Las reglas ortográficas, ya de por sí, son un lindo dolor de cabeza: “¿tal palabra lleva tilde?”, “¿tal palabra se escribe con c, s o z?”, “¿está bien si pongo una coma aquí?”, “¡¿para qué sirve el punto y coma?!”. También nos darán un dolor de cabeza las ramas de la gramática, como por ejemplo la morfología con sus categorías gramaticales (el verbo es la peor de todas); o la sintaxis, nos enseña muy bien qué son y cómo se componen el sujeto y el predicado (¿quién podrá olvidar los análisis morfo-sintácticos de Lengua II?).
Sin embargo, aunque conozcamos la teoría a la perfección, no es suficiente; es necesario ponerla en práctica. No solo debemos reexpresar correctamente el mensaje transmitido por el autor, sino también hacerlo de tal manera que suene natural en la lengua de llegada; para ello es indispensable contar con un amplio léxico y evitar los errores que comúnmente se cometen debido al uso general, como, por ejemplo, los ya famosos vicios de dicción.
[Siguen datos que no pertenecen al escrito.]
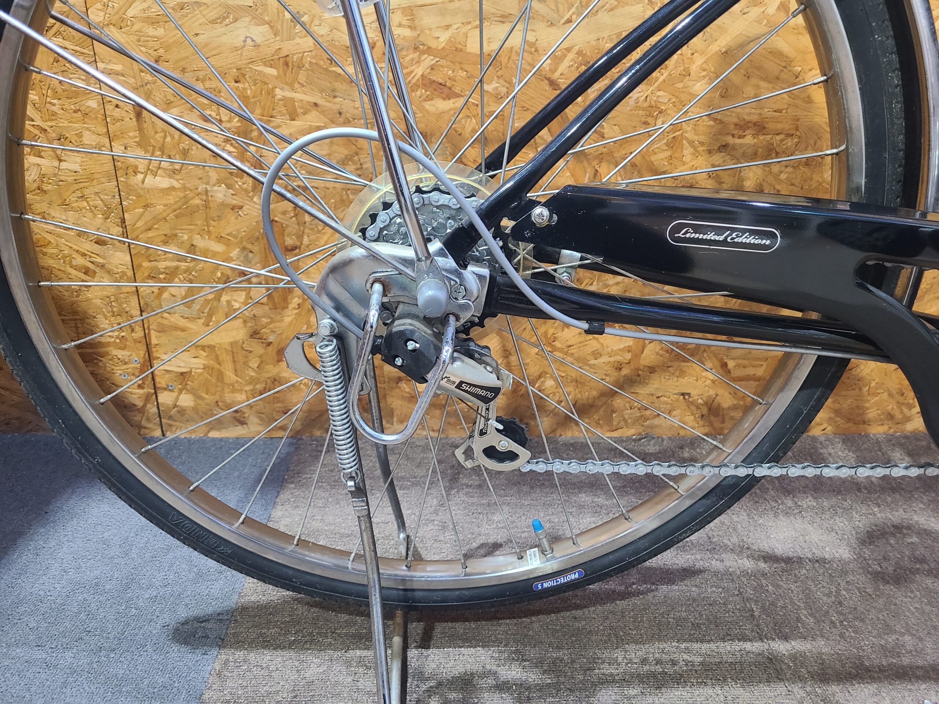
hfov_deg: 67.3
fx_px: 705
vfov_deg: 53.1
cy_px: 352
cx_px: 470
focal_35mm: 26
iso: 640
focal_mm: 5.4
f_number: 1.8
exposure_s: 1/33
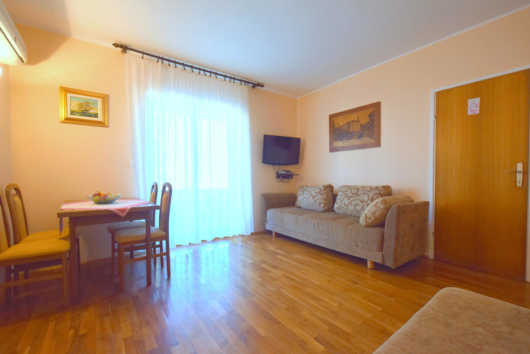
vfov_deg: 77.3
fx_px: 221
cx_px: 265
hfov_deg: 100.4
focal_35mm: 15
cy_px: 177
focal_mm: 10
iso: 400
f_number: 5
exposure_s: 1/100
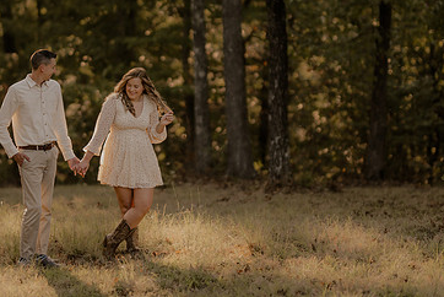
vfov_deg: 9.0
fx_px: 1876
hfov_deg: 13.5
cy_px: 100
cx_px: 154
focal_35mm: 152
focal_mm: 85
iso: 200
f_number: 1.4
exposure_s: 1/640
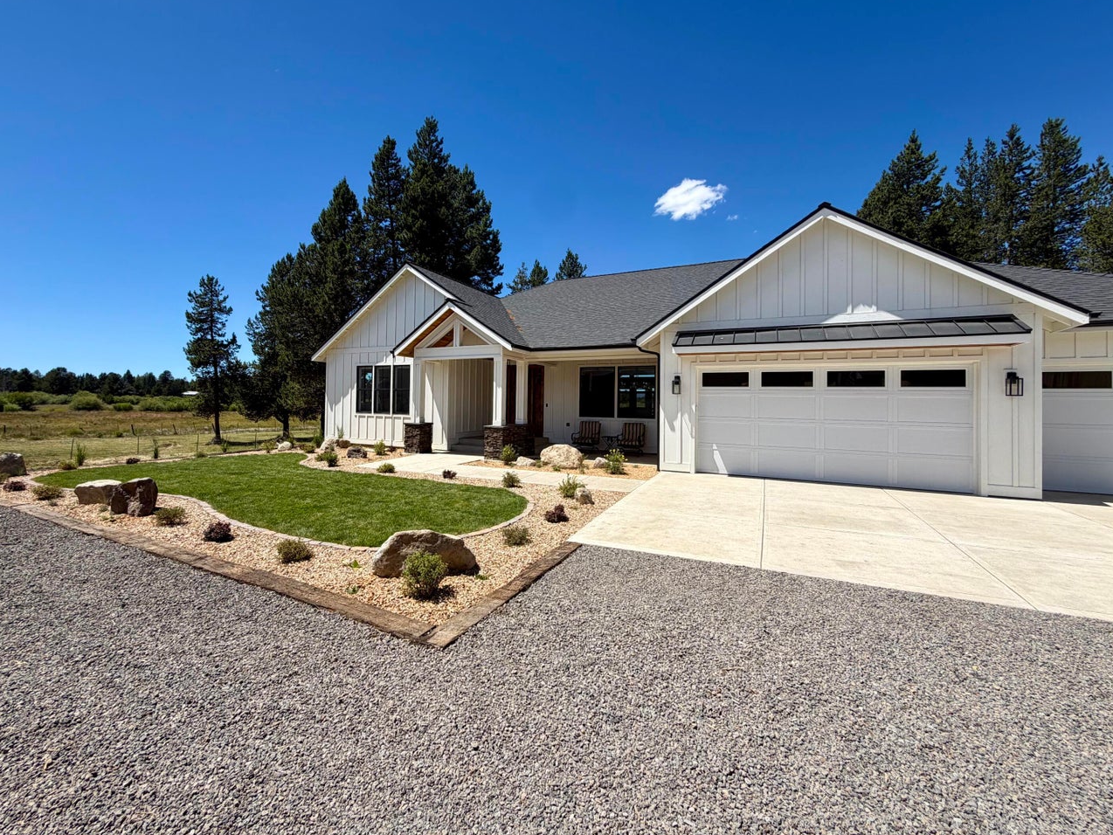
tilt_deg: +1.4
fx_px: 482
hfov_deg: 98.0
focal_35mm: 15
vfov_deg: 81.7
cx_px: 524
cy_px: 394
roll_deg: +0.0
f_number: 2.2
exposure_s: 1/942
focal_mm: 2.22
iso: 20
Otro elemento no menos importante es la variación lingüística propia de cada lengua. Recordemos que un tarapotino no se expresa igual que un ancashino; un ejecutivo de una corporación, que un técnico electricista; un señor de 60 años, que un adolescente de 18. Debemos tomar en cuenta todas estas diferencias al momento de traducir, y utilizar el lenguaje apropiado para cada caso.